Datos de la tarea:
^^^^^^^^

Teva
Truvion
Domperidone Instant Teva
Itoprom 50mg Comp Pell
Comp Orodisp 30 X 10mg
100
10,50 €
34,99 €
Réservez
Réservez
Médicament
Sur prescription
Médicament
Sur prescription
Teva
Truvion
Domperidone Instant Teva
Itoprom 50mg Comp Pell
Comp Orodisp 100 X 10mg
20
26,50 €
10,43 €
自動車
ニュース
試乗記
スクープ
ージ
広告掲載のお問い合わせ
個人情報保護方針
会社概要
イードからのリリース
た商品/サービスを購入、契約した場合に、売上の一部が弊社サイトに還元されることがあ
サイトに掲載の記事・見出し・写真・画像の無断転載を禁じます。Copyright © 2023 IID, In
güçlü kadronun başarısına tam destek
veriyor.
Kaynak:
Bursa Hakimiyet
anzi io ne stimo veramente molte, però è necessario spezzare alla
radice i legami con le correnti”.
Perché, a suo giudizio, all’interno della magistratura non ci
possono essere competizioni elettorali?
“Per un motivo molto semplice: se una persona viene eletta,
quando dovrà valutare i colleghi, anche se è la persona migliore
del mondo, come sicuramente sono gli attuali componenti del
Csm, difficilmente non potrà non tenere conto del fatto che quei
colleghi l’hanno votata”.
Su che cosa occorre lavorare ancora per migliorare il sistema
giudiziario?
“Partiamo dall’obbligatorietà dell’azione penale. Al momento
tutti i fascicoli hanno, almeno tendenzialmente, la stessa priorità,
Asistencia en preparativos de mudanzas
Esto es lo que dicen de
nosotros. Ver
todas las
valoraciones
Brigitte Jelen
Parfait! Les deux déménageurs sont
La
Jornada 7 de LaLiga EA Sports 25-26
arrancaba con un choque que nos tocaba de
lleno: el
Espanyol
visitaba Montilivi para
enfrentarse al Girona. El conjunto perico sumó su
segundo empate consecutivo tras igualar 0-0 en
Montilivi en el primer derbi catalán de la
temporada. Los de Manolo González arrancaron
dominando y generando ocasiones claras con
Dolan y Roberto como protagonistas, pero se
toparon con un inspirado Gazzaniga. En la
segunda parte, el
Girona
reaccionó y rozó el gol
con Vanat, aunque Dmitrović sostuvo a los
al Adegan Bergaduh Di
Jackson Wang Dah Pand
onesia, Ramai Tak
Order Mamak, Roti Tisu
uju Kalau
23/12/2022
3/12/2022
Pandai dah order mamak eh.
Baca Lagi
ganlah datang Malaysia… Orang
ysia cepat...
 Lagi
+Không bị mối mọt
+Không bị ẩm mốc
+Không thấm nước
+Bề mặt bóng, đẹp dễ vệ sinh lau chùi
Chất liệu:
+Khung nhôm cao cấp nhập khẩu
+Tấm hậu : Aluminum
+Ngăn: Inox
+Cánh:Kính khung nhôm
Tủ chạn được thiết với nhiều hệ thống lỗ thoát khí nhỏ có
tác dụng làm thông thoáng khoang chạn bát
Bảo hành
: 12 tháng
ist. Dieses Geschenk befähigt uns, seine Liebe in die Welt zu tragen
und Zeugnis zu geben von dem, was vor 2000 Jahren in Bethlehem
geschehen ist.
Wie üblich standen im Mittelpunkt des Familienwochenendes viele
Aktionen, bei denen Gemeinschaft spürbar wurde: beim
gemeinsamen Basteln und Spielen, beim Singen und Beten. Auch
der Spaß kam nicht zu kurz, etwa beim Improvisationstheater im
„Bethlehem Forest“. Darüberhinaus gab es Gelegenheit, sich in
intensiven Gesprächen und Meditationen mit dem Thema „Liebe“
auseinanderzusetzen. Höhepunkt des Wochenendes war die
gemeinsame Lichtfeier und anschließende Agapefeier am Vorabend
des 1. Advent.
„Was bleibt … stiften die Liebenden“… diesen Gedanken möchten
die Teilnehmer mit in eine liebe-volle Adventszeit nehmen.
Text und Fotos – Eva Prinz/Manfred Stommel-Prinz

^^^^^^^^

Requisitos de la tarea: Convierte todas las líneas de los datos de arriba en una tabla Markdown con las columnas «Número» y «Línea», con una fila numerada por línea y sin incluir las líneas en blanco.

Cuadro de respuesta:
| Número | Línea |
|---|---|
| 1 | Teva |
| 2 | Truvion |
| 3 | Domperidone Instant Teva |
| 4 | Itoprom 50mg Comp Pell |
| 5 | Comp Orodisp 30 X 10mg |
| 6 | 100 |
| 7 | 10,50 € |
| 8 | 34,99 € |
| 9 | Réservez |
| 10 | Réservez |
| 11 | Médicament |
| 12 | Sur prescription |
| 13 | Médicament |
| 14 | Sur prescription |
| 15 | Teva |
| 16 | Truvion |
| 17 | Domperidone Instant Teva |
| 18 | Itoprom 50mg Comp Pell |
| 19 | Comp Orodisp 100 X 10mg |
| 20 | 20 |
| 21 | 26,50 € |
| 22 | 10,43 € |
| 23 | 自動車 |
| 24 | ニュース |
| 25 | 試乗記 |
| 26 | スクープ |
| 27 | ージ |
| 28 | 広告掲載のお問い合わせ |
| 29 | 個人情報保護方針 |
| 30 | 会社概要 |
| 31 | イードからのリリース |
| 32 | た商品/サービスを購入、契約した場合に、売上の一部が弊社サイトに還元されることがあ |
| 33 | サイトに掲載の記事・見出し・写真・画像の無断転載を禁じます。Copyright © 2023 IID, In |
| 34 | güçlü kadronun başarısına tam destek |
| 35 | veriyor. |
| 36 | Kaynak: |
| 37 | Bursa Hakimiyet |
| 38 | anzi io ne stimo veramente molte, però è necessario spezzare alla |
| 39 | radice i legami con le correnti”. |
| 40 | Perché, a suo giudizio, all’interno della magistratura non ci |
| 41 | possono essere competizioni elettorali? |
| 42 | “Per un motivo molto semplice: se una persona viene eletta, |
| 43 | quando dovrà valutare i colleghi, anche se è la persona migliore |
| 44 | del mondo, come sicuramente sono gli attuali componenti del |
| 45 | Csm, difficilmente non potrà non tenere conto del fatto che quei |
| 46 | colleghi l’hanno votata”. |
| 47 | Su che cosa occorre lavorare ancora per migliorare il sistema |
| 48 | giudiziario? |
| 49 | “Partiamo dall’obbligatorietà dell’azione penale. Al momento |
| 50 | tutti i fascicoli hanno, almeno tendenzialmente, la stessa priorità, |
| 51 | Asistencia en preparativos de mudanzas |
| 52 | Esto es lo que dicen de |
| 53 | nosotros. Ver |
| 54 | todas las |
| 55 | valoraciones |
| 56 | Brigitte Jelen |
| 57 | Parfait! Les deux déménageurs sont |
| 58 | La |
| 59 | Jornada 7 de LaLiga EA Sports 25-26 |
| 60 | arrancaba con un choque que nos tocaba de |
| 61 | lleno: el |
| 62 | Espanyol |
| 63 | visitaba Montilivi para |
| 64 | enfrentarse al Girona. El conjunto perico sumó su |
| 65 | segundo empate consecutivo tras igualar 0-0 en |
| 66 | Montilivi en el primer derbi catalán de la |
| 67 | temporada. Los de Manolo González arrancaron |
| 68 | dominando y generando ocasiones claras con |
| 69 | Dolan y Roberto como protagonistas, pero se |
| 70 | toparon con un inspirado Gazzaniga. En la |
| 71 | segunda parte, el |
| 72 | Girona |
| 73 | reaccionó y rozó el gol |
| 74 | con Vanat, aunque Dmitrović sostuvo a los |
| 75 | al Adegan Bergaduh Di |
| 76 | Jackson Wang Dah Pand |
| 77 | onesia, Ramai Tak |
| 78 | Order Mamak, Roti Tisu |
| 79 | uju Kalau |
| 80 | 23/12/2022 |
| 81 | 3/12/2022 |
| 82 | Pandai dah order mamak eh. |
| 83 | Baca Lagi |
| 84 | ganlah datang Malaysia… Orang |
| 85 | ysia cepat... |
| 86 |  Lagi |
| 87 | +Không bị mối mọt |
| 88 | +Không bị ẩm mốc |
| 89 | +Không thấm nước |
| 90 | +Bề mặt bóng, đẹp dễ vệ sinh lau chùi |
| 91 | Chất liệu: |
| 92 | +Khung nhôm cao cấp nhập khẩu |
| 93 | +Tấm hậu : Aluminum |
| 94 | +Ngăn: Inox |
| 95 | +Cánh:Kính khung nhôm |
| 96 | Tủ chạn được thiết với nhiều hệ thống lỗ thoát khí nhỏ có |
| 97 | tác dụng làm thông thoáng khoang chạn bát |
| 98 | Bảo hành |
| 99 | : 12 tháng |
| 100 | ist. Dieses Geschenk befähigt uns, seine Liebe in die Welt zu tragen |
| 101 | und Zeugnis zu geben von dem, was vor 2000 Jahren in Bethlehem |
| 102 | geschehen ist. |
| 103 | Wie üblich standen im Mittelpunkt des Familienwochenendes viele |
| 104 | Aktionen, bei denen Gemeinschaft spürbar wurde: beim |
| 105 | gemeinsamen Basteln und Spielen, beim Singen und Beten. Auch |
| 106 | der Spaß kam nicht zu kurz, etwa beim Improvisationstheater im |
| 107 | „Bethlehem Forest“. Darüberhinaus gab es Gelegenheit, sich in |
| 108 | intensiven Gesprächen und Meditationen mit dem Thema „Liebe“ |
| 109 | auseinanderzusetzen. Höhepunkt des Wochenendes war die |
| 110 | gemeinsame Lichtfeier und anschließende Agapefeier am Vorabend |
| 111 | des 1. Advent. |
| 112 | „Was bleibt … stiften die Liebenden“… diesen Gedanken möchten |
| 113 | die Teilnehmer mit in eine liebe-volle Adventszeit nehmen. |
| 114 | Text und Fotos – Eva Prinz/Manfred Stommel-Prinz |